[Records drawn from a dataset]

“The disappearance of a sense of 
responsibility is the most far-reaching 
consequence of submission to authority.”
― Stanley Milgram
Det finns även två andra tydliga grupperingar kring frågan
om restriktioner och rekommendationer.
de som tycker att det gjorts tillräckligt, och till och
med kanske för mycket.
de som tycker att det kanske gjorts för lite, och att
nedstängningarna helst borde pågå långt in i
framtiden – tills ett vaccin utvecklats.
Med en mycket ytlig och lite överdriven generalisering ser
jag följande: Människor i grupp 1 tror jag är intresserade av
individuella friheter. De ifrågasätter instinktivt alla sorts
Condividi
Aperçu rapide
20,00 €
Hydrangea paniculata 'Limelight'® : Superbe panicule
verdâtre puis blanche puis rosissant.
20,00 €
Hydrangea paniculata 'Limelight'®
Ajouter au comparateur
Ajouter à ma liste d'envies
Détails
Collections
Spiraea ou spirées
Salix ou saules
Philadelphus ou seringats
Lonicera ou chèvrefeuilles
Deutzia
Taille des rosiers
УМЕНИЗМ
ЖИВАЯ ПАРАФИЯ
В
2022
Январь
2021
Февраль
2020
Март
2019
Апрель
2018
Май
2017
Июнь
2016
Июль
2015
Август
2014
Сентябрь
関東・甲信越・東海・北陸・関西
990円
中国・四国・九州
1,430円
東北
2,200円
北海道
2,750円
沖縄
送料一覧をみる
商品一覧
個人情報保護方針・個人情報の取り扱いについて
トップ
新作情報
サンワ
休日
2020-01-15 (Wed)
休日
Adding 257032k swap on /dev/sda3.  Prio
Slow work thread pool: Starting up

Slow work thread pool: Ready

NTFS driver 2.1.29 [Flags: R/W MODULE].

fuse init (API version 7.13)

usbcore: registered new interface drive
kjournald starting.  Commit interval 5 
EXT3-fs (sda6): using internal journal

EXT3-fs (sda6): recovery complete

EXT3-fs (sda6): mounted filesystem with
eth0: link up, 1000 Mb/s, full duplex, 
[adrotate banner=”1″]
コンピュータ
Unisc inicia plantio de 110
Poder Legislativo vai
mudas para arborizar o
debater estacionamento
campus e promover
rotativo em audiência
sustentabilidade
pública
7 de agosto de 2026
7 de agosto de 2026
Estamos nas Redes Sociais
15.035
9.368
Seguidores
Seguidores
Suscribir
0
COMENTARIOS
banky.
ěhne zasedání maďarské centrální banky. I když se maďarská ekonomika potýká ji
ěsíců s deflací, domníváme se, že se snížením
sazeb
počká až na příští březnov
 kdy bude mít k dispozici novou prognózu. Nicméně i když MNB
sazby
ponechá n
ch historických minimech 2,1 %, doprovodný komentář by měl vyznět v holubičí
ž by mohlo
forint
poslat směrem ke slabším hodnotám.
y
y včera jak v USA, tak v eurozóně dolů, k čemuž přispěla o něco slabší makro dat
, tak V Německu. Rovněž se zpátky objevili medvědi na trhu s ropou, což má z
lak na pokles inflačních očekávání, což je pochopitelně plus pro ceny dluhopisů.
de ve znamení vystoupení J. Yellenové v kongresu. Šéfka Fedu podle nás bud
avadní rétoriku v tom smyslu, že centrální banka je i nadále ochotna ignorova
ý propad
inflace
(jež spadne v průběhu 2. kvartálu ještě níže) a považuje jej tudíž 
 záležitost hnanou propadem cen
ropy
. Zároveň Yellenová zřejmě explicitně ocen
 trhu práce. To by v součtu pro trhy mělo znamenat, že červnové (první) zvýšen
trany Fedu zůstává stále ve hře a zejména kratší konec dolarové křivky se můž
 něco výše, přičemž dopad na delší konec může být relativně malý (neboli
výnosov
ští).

PROBLEM TO SOLVE:
Using the entries above, return each line in which the word "lite" occurs.

SOLUTION FOR THIS TASK:
de som tycker att det kanske gjorts för lite, och att
Med en mycket ytlig och lite överdriven generalisering ser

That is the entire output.